====== TEXTO FORNECIDO

Valor >> FMI prevê crescimento moderado do PIB brasileiro

WASHINGTON  –  A baixa demanda interna e os riscos políticos fizeram o Fundo Monetário Internacional (FMI) concluir que a recuperação da economia brasileira será moderada. A instituição entende que o país está saindo da recessão e apontou o crescimento do PIB no primeiro trimestre do ano como razão para tanto. Por outro lado, o ritmo do crescimento do PIB tende a não se intensificar fortemente no ano que vem por causas desses fatores.

O FMI elevou a previsão para a economia brasileira para 2017, passando de 0,2%, em abril, para 0,3%, no relatório “Panorama da Economia Mundial” (WEO, na sigla em inglês), divulgado na noite desse domingo. Já os prognósticos para 2018 foram rebaixados de 1,7%, em abril, para 1,3%, ontem. Essa queda de 0,4 ponto percentual se deve à baixa demanda e à crise política no país, que não dá segurança sobre a aprovação das reformas.

“Na comparação com o relatório de abril, a previsão de crescimento para 2017 está, agora, mais alta graças ao forte primeiro trimestre”, diz o FMI. “Mas os sinais de fraqueza na demanda doméstica continuam e o aumento de incerteza política que o país enfrenta deverá refletir num ritmo de recuperação mais moderada e, portanto, numa projeção mais baixa de crescimento para 2018.”

============

**CONJUNTO DE TAREFAS**.
(1) Traduza para o inglês esta frase do texto sobre a previsão do FMI: "Já os prognósticos para 2018 foram rebaixados de 1,7%, em abril, para 1,3%, ontem."
(2) Cite sem alterações o trecho do texto sobre a previsão do FMI que começa nas palavras "WASHINGTON  –  A" e termina depois de "aprovação das reformas.".

====== DADOS DO EXERCÍCIO

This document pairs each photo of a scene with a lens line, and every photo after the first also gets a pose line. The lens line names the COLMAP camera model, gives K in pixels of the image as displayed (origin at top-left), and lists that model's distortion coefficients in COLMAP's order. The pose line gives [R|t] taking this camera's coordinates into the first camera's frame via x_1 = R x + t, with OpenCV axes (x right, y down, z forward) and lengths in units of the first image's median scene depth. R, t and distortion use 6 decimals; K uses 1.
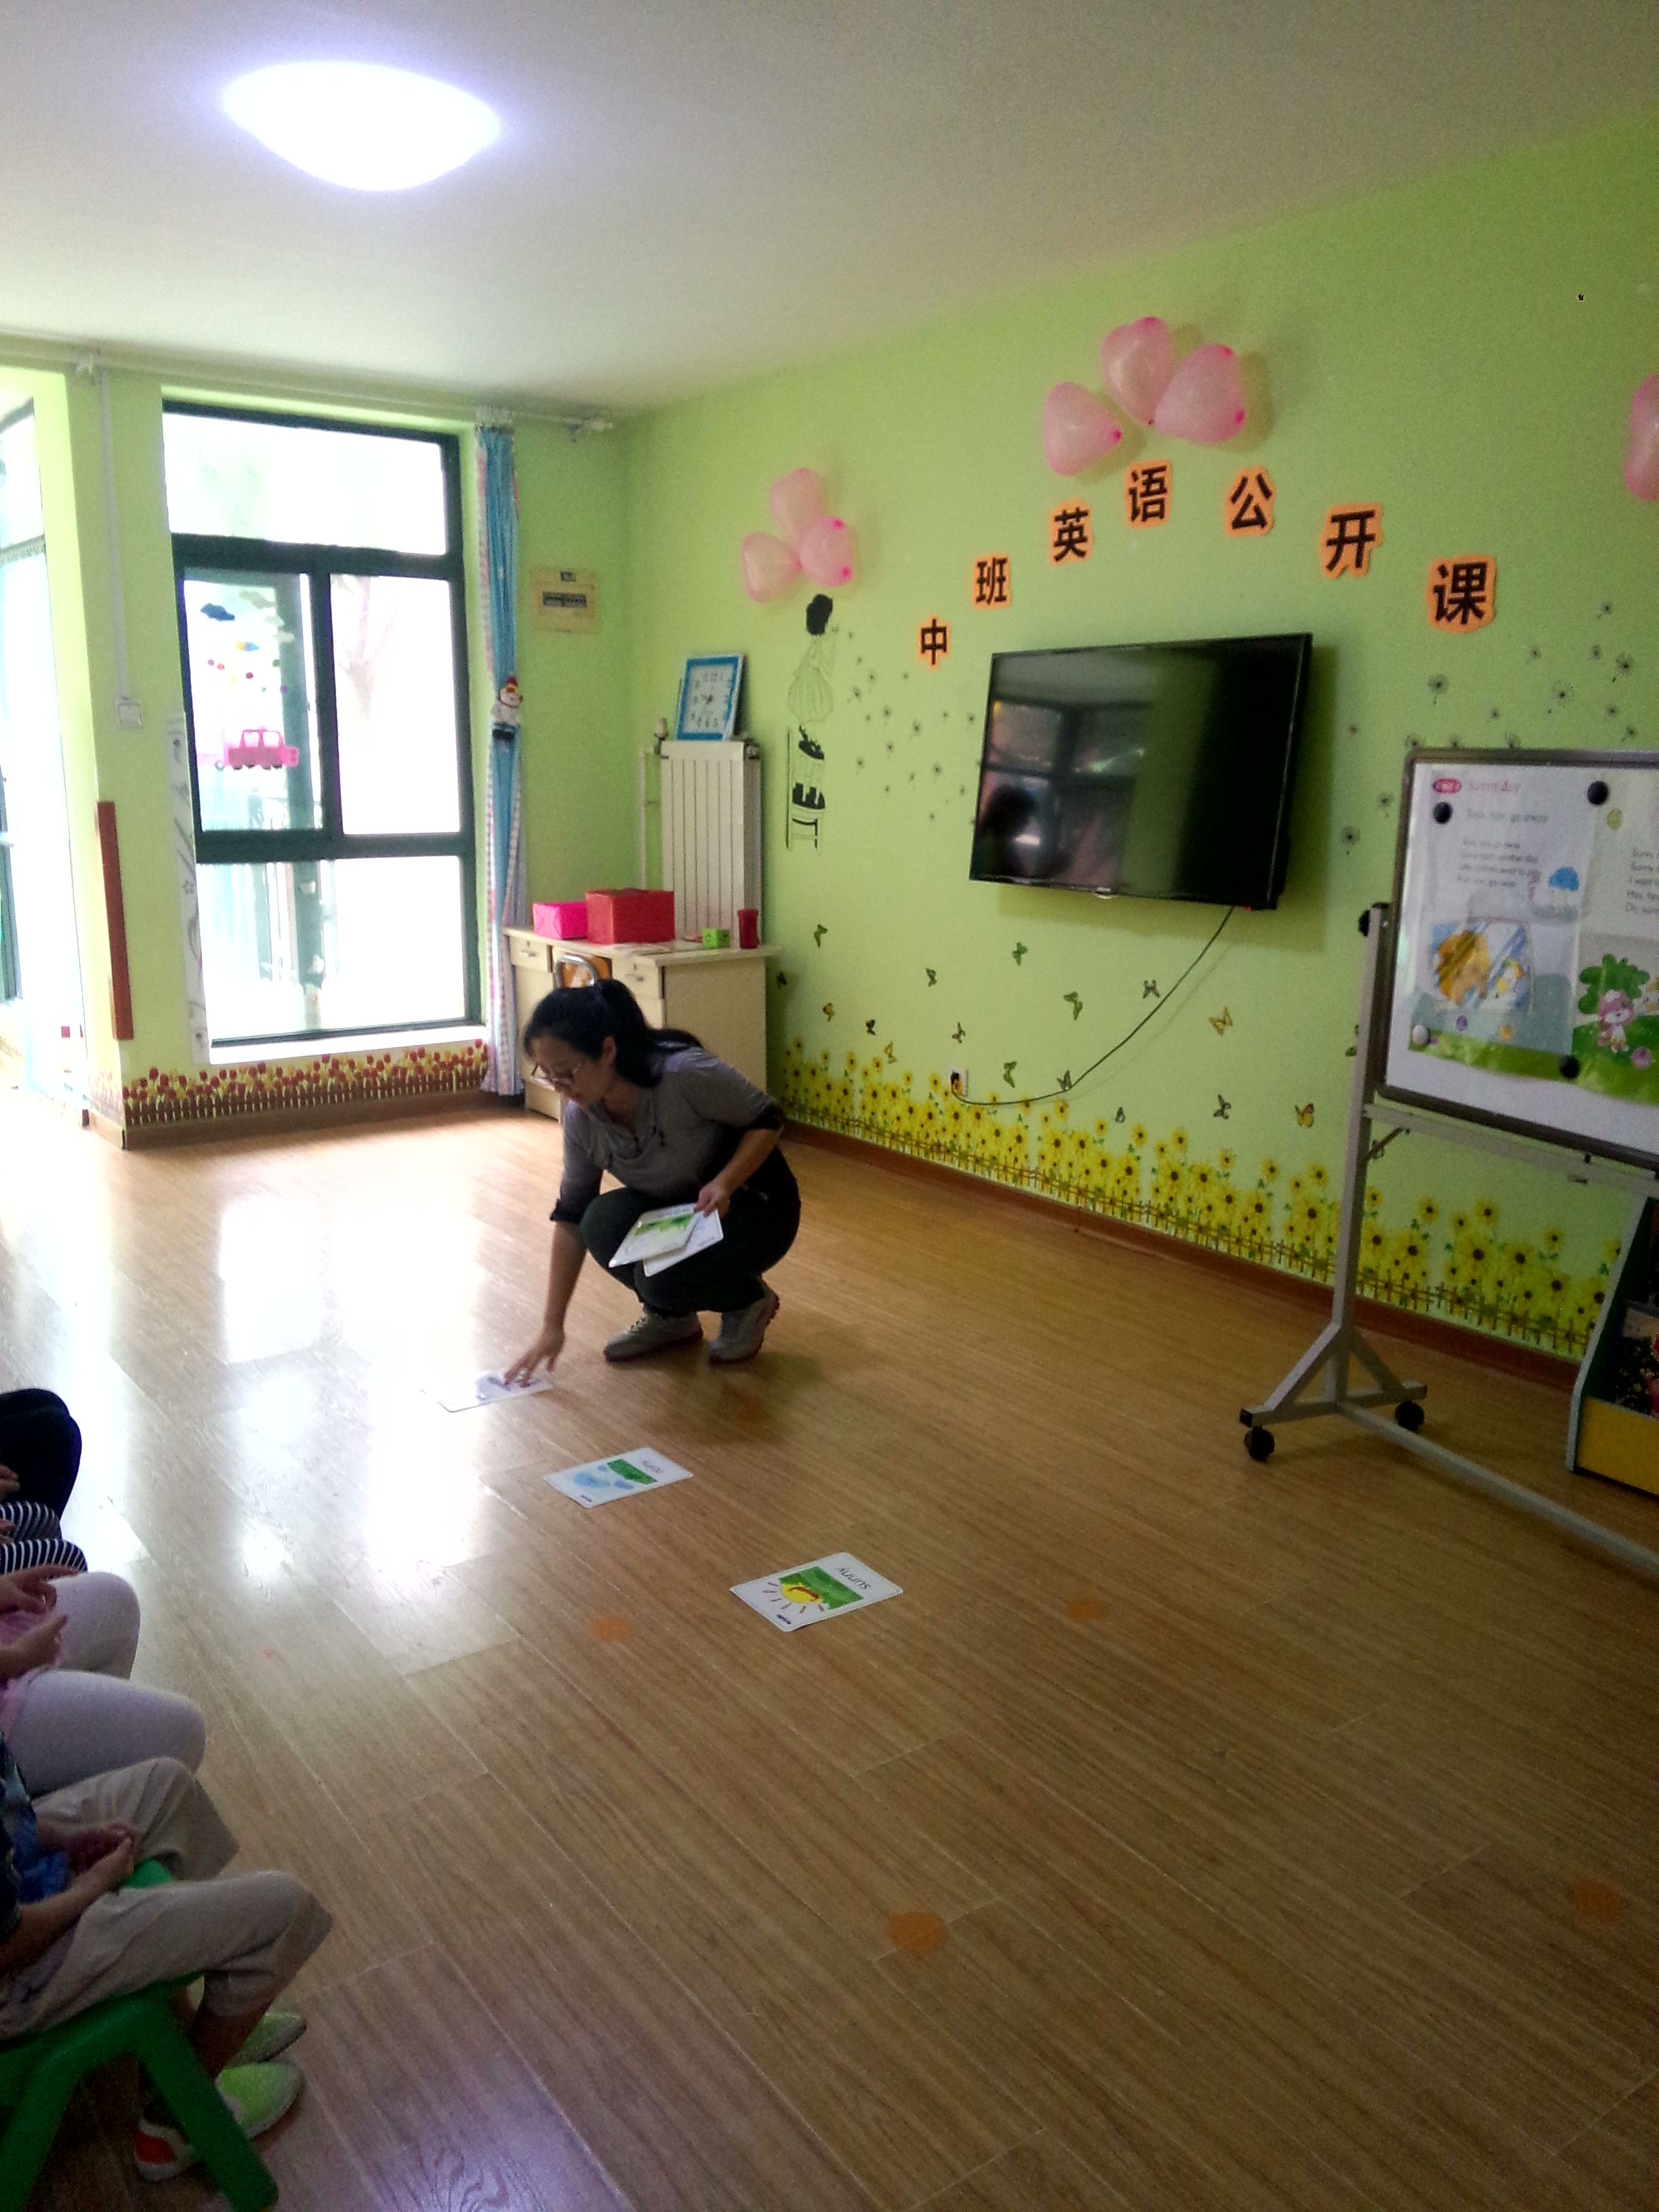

============

**RESPOSTAS DAS TAREFAS**.
(1) The forecasts for 2018, on the other hand, were lowered from 1.7% in April to 1.3% yesterday.

(2)
WASHINGTON  –  A baixa demanda interna e os riscos políticos fizeram o Fundo Monetário Internacional (FMI) concluir que a recuperação da economia brasileira será moderada. A instituição entende que o país está saindo da recessão e apontou o crescimento do PIB no primeiro trimestre do ano como razão para tanto. Por outro lado, o ritmo do crescimento do PIB tende a não se intensificar fortemente no ano que vem por causas desses fatores.

O FMI elevou a previsão para a economia brasileira para 2017, passando de 0,2%, em abril, para 0,3%, no relatório “Panorama da Economia Mundial” (WEO, na sigla em inglês), divulgado na noite desse domingo. Já os prognósticos para 2018 foram rebaixados de 1,7%, em abril, para 1,3%, ontem. Essa queda de 0,4 ponto percentual se deve à baixa demanda e à crise política no país, que não dá segurança sobre a aprovação das reformas.